Thursday, October 8, 2009

Halifax, Nova Scotia

On Sunday we went to Louisbourg. After losing the mainland part of Nova Scotia to England in 1713, the French decided to build a fort to protect their fishing fleets and to guard the entrance to the St Lawrence. They chose a site on Cape Breton Island. Even before the fort was finished, New Englanders attacked it in 1745 and the French surrendered, but in 1748, England agreed to return it to France. However in 1758 it was again besieged, this time by regular British forces - among them James Cook. The Endeavour was also part of the British fleet. To avoid further trouble from the French it was completely destroyed in 1760.

The reconstruction is fascinating. Apart from archeological evidence, there are detailed records of the original construction in the French archives in Paris. Also descendants of the victorious forces have returned various "souvenirs" such as silver, books, paintings and even furniture.

We drove along the coast to Port Hawkesbury where the Harbourview Motel was just that. We could watch the tugs at work from our window. Then onto Halifax - more Fall colours and fishing villages and lighthouses along the way. We have probably taken far too many photos, but around every corner, you think it is better than the last shot.

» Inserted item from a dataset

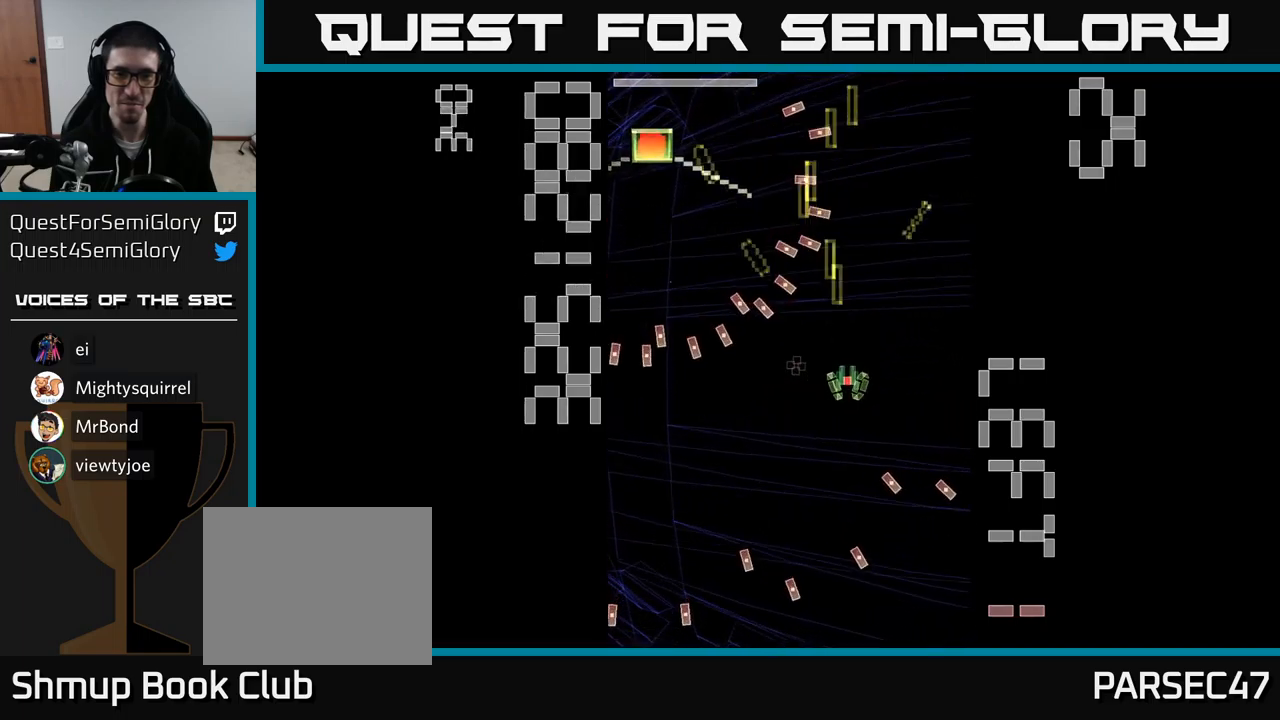
{"buttons": ["A", "X"], "events": [[117, "DPAD_LEFT", "down"], [267, "DPAD_LEFT", "up"], [317, "X", "down"], [333, "DPAD_DOWN", "up"]]}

We trusted the GPS and drove into the centre of Halifax. I find the outskirts where there is fast moving traffic much more unnerving than the centre, where traffic has to move slowly.

Last night the Maritime Museum of the Atlantic was open until 8. It is a fabuluous museum. Halifax has an excellent natural harbour which is why it has been of such strategic importance since the 1700s. The museum even has a live macaw - the pirates parrot. Halifax was a base for privateers or legalised pirates. Another gallery covers the wooden shipbuiding era here and in New Brunswick between about 1850 and 1900. In 1865 they built 660 ships which then sailed the world. We only had time to briefly look at the shipwrecks gallery (~5000 around Nova Scotia) and the Titanic exhibition - cable laying ships from Halifax found many of the bodies and they are buried here. Attitudes were different then, bodies of First class passengers were brought ashore in coffins, those of second and third class passengers in canvas bags and those of the crew uncovered on stretchers.

Today we walked from our motel to the Citadel. In contrast to Louisbourg, it has never been attacked. We took the guided tour with a member of the 78th Highlander regiment and had a long chat to the army schoolmaster who in the early 1800s taught the soldiers to read and write and do maths with an abacus. The schoolmaster also had magic lantern shows, such as the story of the tiger in the barrel, for light entertainment.

Although I have never visited our parliament in session we went to the Nova Scotian assembly today. It is the oldest parliamentary building in Canada dating from 1818 and the chamber is a lovely Palladian style room. It was question time and the Minister for Fisheries was being grilled about selling his lobster fishing licence. Apparently he had encouraged (helped?) the buyer to obtain a government loan (about $0.5m) for the purchase - just the sort of thing we are used to! The whole chamber was pure theatre - much clapping of hands and thumping the desks and clerks scurrying about with pieces of paper!

As you will have gathered by now, I am not a shopaholic when the merchandise is similar to what I can buy at home, although I love any sort of market, but we have not come across any. Also apart from the quality seafood, the food is nice, but mostly what you would expect in North America. The raspberries have finished. The fresh asparagus, both white and green looks good, but I have not seen it on the menu. Bananas are comparitively cheap so I doubt they are Fair Trade.
Sheep scamper across the grass in front of the King's Bastion, Louisbourg


 Explanatory panel, Fortress of Louisbourg

 Portrait of King Louis IX behind the altar in the chapel at Louisbourg.

 One of the well-to-do in Louisbourg

 Fall is not over yet

 Our guide from the 75th Highlanders with a mortar at the Halifax Citadel

Changing the guard at Halifax Citadel


 Our motley group of tourists. We were lucky - today there were no cruise ships.

 Colourful shingle houses, Agricola St., Halifax

 St Paul's Anglican Church. It dates from 1750 and the plan copies a London church (St Paul de Vere?). It was built from precut and numbered wooden sections shipped up from Boston.


1 comment:

  1. Aren't we funny as tourists? I've never seen the Australian parliament in session either, but I have seen the US one in action.